Debunk EU aims to counter disinformation and information campaigns, with the goal of providing insights into complex issues in a concise, understandable and informative way.
From 2017, Debunk EU started exploring the options for collecting news articles from various sources. “At that time all the commercial options were really expensive, so we developed our own extraction solution based on Scrapy” explains Debunk EU CTO Girius Merkys. “It was OK, but we had something like 200 domains to monitor and it required a lot of maintenance.”
As time passed, Debunk EU faced the growing challenge of monitoring more and more domains. “Some small countries that we’re interested in might have over a thousand news outlets” states Girius. “In the disinformation space it’s common to see lots of simple Wordpress-based websites controlled by one entity, all running the same story to give the impression that ‘it must be true’”.
Girius also notes that the process of debunking false or misleading content online can be both costly and time consuming. “It’s difficult to fact-check a piece of information if you do not know where to start.

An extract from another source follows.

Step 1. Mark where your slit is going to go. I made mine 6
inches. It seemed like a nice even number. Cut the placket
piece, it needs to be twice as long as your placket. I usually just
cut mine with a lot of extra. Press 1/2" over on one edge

What’s more, debunking disinformation costs way more than creating it.”
In parallel with the constantly increasing number of media outlets to monitor, Girius observes that the process of extracting online news articles efficiently is becoming steadily more resource-intensive: “To analyze so much data is quite a challenge. Page designs are also changing more and more frequently, and javascript based sites are becoming more popular. It’s very difficult to scrape that kind of content – sometimes it’s impossible.”